Researchers from the Department of Pediatrics at Case Western Reserve University School of Medicine and University Hospitals Rainbow Babies and Children’s Hospital presented; results of a study that investigated whether there are any deleterious effects of prostaglandin E1 (PGE1); treatment on breathing and whether these effects would be prevented via pre-treatment with caffeine.
Congenital heart disease
The study, called “Caffeine prevents prostaglandin E1-induced disturbances in respiratory neural control: therapeutic implications for infants treated for congenital heart disease,” presented as a platform discussion at the 2019 Pediatric Academic Societies Meeting in Baltimore. Following a single injection of PGE1, whole-body plethysmography was used in baby rats to assess their ability to increase breathing (called the hypoxic ventilatory response, HVR) in response to an acute hypoxic challenge.

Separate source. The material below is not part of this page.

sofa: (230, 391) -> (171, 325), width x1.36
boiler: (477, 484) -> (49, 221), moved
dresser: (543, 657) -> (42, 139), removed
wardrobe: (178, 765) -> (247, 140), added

Therefore in subsets of animals, rats received a subcutaneous injection of caffeine (5mg/kg, which has been shown to an antagonist of adenosine receptors in the brain); one hour prior to PGE1. Brainstem regions containing respiratory control centers removed and tested via RT-PCR for markers of inflammation (TNFα, IL-1β, IL-6, and iNOS); microglia (Iba-1). So two hours after PGE1 injection; the rats exhibited a significant alteration in the HVR; a finding suggestive of unstable breathing possibly via an undesirable disruption of CNS respiratory neural control regions.
The mRNA expression
Further supportive evidence of a CNS effect of PGE1 on breathing was the finding that PGE1; but also decreased brainstem Iba-1 (a marker of microglia) mRNA expression. Microglia are the resident immune cells of the CNS and have previously shown to modulate breathing; but this study is the first to show that they may play a role in mediating the respiratory disturbances associated with PGE1. Perhaps the most surprising finding was that pretreatment with caffeine prevented all the adverse effects of PGE1; on both breathing and Iba-1 expression. A more selective adenosine 2A receptor antagonist (MSX-3); had a similar beneficial effect.
Their conclusions: “They propose that PGE exerts adenosine-mediated effects on brainstem mechanisms of respiratory control; which may lead to destabilization of breathing in human infants undergoing treatment for congenital heart disease. Prostaglandin’s effects could ediated through microglia; caffeine could be a convenient treatment to prevent respiratory instability in infants receiving PGE1 infusion.”